++++ DATA TO EXAMINE ++++
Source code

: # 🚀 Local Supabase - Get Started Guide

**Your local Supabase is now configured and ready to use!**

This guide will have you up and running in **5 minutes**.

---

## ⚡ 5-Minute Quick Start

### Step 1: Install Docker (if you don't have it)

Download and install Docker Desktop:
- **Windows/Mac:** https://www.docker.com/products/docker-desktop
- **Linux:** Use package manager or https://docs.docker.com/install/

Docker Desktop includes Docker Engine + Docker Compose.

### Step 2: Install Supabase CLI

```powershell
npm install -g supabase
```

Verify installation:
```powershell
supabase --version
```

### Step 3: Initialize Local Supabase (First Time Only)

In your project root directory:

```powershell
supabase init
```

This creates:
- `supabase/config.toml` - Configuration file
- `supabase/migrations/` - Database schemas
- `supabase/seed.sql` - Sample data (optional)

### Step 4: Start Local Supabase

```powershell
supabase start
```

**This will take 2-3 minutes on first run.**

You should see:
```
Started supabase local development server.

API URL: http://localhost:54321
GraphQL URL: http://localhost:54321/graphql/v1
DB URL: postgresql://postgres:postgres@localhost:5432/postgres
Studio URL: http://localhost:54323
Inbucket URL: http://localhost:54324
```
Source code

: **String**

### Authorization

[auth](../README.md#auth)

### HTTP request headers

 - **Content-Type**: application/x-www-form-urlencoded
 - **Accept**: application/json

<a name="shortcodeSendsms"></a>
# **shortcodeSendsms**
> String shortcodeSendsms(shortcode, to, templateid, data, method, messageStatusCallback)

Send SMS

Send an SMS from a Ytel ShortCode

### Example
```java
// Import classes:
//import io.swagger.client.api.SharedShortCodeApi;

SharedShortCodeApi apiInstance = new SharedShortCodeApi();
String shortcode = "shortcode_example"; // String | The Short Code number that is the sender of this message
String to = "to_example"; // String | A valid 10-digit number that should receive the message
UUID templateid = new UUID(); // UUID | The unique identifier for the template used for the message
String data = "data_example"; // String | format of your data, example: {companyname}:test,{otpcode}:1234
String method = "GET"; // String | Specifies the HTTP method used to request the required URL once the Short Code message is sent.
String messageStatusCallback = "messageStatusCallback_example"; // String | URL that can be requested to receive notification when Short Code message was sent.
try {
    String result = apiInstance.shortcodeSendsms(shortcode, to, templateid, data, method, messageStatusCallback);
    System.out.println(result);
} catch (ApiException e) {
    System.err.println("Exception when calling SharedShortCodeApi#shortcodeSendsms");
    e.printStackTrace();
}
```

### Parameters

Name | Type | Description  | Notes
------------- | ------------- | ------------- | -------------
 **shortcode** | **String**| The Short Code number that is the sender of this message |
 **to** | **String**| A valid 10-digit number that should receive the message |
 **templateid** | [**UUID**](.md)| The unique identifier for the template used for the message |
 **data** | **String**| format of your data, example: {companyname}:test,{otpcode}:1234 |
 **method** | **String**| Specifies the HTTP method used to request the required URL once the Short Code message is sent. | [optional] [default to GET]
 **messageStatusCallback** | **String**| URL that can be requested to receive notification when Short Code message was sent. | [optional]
++++
What you output must match the lines from the beginning of the material through the line with "Send an SMS from a Ytel ShortCode" exactly, both ends included.

> _SOLUTION TO THIS PROBLEM_:
Source code

: # 🚀 Local Supabase - Get Started Guide

**Your local Supabase is now configured and ready to use!**

This guide will have you up and running in **5 minutes**.

---

## ⚡ 5-Minute Quick Start

### Step 1: Install Docker (if you don't have it)

Download and install Docker Desktop:
- **Windows/Mac:** https://www.docker.com/products/docker-desktop
- **Linux:** Use package manager or https://docs.docker.com/install/

Docker Desktop includes Docker Engine + Docker Compose.

### Step 2: Install Supabase CLI

```powershell
npm install -g supabase
```

Verify installation:
```powershell
supabase --version
```

### Step 3: Initialize Local Supabase (First Time Only)

In your project root directory:

```powershell
supabase init
```

This creates:
- `supabase/config.toml` - Configuration file
- `supabase/migrations/` - Database schemas
- `supabase/seed.sql` - Sample data (optional)

### Step 4: Start Local Supabase

```powershell
supabase start
```

**This will take 2-3 minutes on first run.**

You should see:
```
Started supabase local development server.

API URL: http://localhost:54321
GraphQL URL: http://localhost:54321/graphql/v1
DB URL: postgresql://postgres:postgres@localhost:5432/postgres
Studio URL: http://localhost:54323
Inbucket URL: http://localhost:54324
```
Source code

: **String**

### Authorization

[auth](../README.md#auth)

### HTTP request headers

 - **Content-Type**: application/x-www-form-urlencoded
 - **Accept**: application/json

<a name="shortcodeSendsms"></a>
# **shortcodeSendsms**
> String shortcodeSendsms(shortcode, to, templateid, data, method, messageStatusCallback)

Send SMS

Send an SMS from a Ytel ShortCode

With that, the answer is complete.